【真田丸】第6回 「迷走」 感想

本能寺の変、直後の安土。
信繁(堺雅人)は松(木村佳乃)を連れ信濃へ逃げようとするが、明智兵に見つかってしまう。
追いつめられた松は思わぬ行動に。
真田の郷では、「信長公のあだを討つべし」と正論を主張する信幸(大泉洋)に対して、昌幸(草刈正雄)の策は意表をつくものだった。

一方、信長の死を知った北条氏政(高嶋政伸)は、信濃に狙いを定める。
北条への恐怖におびえる故郷に、信繁が悲しい知らせとともに帰ってくる。

(あらすじは「Yahoo!TV」より引用)     

   真田丸題字.jpg

真田丸 第六話「迷走」

   「本能寺の変から二日。
日本中に信長の死という衝撃的な知らせが伝わっていく。
信繁たちは明智の兵に占拠された安土を脱出しようとしていた。」

  

…ということで。
時は天正10年(1582年)6月4日。

このドラマが始まってからストーリーはまだ4か月しか経ってません

何だかものすごく長い間一緒に戦ったり旅したりしているような気もするし、まだつい昨日、勝頼さまが亡くなったばかりのような気もする。とにかく…もうすでに真田の人たちが自分の生活の中に住んでいるような気がするから凄い。

さて…。

源次郎信繁は織田の人質となっていた姉のお松殿らを連れて、明智の兵から逃れるために身を隠していた。

しかし何せ女の人数が多すぎる。
あっという間に追いつかれて見つかってしまい…

何と松殿は崖から身を投げてしまう。
  真田丸6-2

佐助が飛びこんだものの松殿の姿はなく…。

私はここに残る。
どの道、真田に戻っても私には居場所がない。

松の傍に居てやりたいのだ。

と、松の着物を抱いて泣く義兄・茂誠。

生きていてこそ。
いいですか、兄上。生きていてこそです!

と、義兄の肩を抱いて強く訴える源次郎だが…。

当然、自分だって絶望に苛まれている。

(課題の内容) 上にある真田丸第6回「迷走」の感想文を、最後の文の後から書き継いでほしい。

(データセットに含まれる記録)
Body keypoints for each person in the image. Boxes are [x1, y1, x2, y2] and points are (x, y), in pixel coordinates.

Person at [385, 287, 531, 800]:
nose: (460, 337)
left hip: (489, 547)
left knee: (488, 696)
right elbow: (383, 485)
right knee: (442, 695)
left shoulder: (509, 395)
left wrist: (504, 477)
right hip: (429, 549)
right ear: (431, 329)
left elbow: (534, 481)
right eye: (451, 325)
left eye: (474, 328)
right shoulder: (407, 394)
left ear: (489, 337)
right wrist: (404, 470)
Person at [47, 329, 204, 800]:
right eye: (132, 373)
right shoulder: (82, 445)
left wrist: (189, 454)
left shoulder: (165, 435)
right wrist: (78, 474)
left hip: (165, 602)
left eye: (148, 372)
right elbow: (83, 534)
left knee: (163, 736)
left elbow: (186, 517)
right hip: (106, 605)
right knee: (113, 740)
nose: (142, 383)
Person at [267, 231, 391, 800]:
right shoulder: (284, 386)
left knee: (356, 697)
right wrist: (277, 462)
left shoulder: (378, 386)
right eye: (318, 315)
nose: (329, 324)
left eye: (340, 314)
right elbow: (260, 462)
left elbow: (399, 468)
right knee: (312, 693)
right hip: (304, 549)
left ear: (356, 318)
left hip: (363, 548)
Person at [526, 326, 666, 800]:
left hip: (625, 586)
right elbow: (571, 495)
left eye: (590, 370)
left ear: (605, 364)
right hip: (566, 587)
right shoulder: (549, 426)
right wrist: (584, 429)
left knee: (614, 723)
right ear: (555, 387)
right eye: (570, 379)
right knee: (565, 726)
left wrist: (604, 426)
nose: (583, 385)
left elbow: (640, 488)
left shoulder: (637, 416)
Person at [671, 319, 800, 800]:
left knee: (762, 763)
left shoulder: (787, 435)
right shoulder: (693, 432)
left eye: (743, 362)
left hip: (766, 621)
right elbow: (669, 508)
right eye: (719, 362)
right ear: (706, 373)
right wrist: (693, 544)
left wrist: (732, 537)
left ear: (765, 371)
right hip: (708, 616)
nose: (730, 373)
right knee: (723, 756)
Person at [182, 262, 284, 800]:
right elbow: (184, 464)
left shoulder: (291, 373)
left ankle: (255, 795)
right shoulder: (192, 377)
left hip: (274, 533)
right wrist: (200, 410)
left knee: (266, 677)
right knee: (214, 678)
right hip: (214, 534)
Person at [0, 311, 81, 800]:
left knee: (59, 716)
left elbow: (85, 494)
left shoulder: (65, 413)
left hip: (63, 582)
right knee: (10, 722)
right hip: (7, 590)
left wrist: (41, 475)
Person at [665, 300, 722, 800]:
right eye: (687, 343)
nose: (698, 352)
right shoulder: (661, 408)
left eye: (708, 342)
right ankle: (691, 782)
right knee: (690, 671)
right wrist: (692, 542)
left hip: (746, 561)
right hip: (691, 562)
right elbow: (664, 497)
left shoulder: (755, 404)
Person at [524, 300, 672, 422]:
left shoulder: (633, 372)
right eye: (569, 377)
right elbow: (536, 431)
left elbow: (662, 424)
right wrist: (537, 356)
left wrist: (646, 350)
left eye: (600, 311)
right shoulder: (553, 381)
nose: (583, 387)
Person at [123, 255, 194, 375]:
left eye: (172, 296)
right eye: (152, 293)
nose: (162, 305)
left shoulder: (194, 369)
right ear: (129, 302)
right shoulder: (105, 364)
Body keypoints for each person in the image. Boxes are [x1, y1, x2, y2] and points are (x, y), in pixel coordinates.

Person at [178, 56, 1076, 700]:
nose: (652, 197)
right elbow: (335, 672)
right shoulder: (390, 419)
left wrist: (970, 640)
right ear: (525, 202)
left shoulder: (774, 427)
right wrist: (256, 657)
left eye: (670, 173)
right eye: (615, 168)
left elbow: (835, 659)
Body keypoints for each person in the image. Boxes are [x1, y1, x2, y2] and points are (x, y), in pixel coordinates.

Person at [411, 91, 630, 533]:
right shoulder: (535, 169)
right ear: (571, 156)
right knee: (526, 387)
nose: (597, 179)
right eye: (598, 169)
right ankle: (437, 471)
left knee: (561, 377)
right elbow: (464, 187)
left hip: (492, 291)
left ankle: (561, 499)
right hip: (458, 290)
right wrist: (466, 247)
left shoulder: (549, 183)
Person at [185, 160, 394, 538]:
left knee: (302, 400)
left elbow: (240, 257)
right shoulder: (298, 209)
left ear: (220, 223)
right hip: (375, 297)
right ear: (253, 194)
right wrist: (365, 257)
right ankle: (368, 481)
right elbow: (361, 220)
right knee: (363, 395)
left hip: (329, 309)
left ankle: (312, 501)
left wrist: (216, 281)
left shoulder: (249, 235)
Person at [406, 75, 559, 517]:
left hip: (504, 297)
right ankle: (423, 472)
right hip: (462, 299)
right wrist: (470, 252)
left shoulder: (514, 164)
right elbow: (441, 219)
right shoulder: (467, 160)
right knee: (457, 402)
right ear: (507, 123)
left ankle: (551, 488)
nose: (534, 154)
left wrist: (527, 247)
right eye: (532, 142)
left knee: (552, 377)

(回答文)
自分の目の前で飛び込んだのに救えなかったのだ。

三十郎は、

松様の事はお忘れ下され。

真田家にとってはこれからが正念場。
源次郎様には殿や若殿を支えていく役目がござります。
気をしっかりお持ちなされませ。

と言うけれども…
忘れられるわけないじゃんね…。
  真田丸6-4

しかし、忘れたくなくても考えていられないほど忙しいのは、むしろ救われる。
姉の死を悼んでいる場合ではないほど自分自身もいつも危険に晒されているのだ。

真田に戻る途中で、ボロボロに疲れた森長可の一団と出会う。

森長可…あの『信長協奏曲』で視聴者みんなが泣いたという(ごめんな、泣けなくて)森りんの息子である。弟は蘭丸なので本能寺でお亡くなり済み。

ちなみにこの人の奥さんはツネちゃんの娘である。

一揆にでもやられたか。かなり参っているようですね。

という三十郎の言葉通り、越後に侵攻してかなりイイ感じに戦っていた長可は、信長の死によって信濃国衆に扇動された民に一揆を起こされていた。

信濃の国衆たちに伝えよ。
わしら織田方はおぬしたちを守りこそすれ害をなそうなどとは思っていなかった。
わしらを追い出せば、必ずや信濃は方々から攻められ食い潰されるであろう。
その時になって後悔しても既に遅しじゃ。

という、信繁に対する言葉は、信濃に対する悔し紛れの台詞でもある。

出浦昌相だけは、この長可を守ってついてきてくれたんだよね。

素破は目先の損得では動かぬ。
一度家臣と決めたからには最後まで尽くすのが我らの流儀。

乱世なればこそ、我らの流儀に値打ちが出る。
素破は戦では死なぬ。
素破が死ぬ時は信用を失った時。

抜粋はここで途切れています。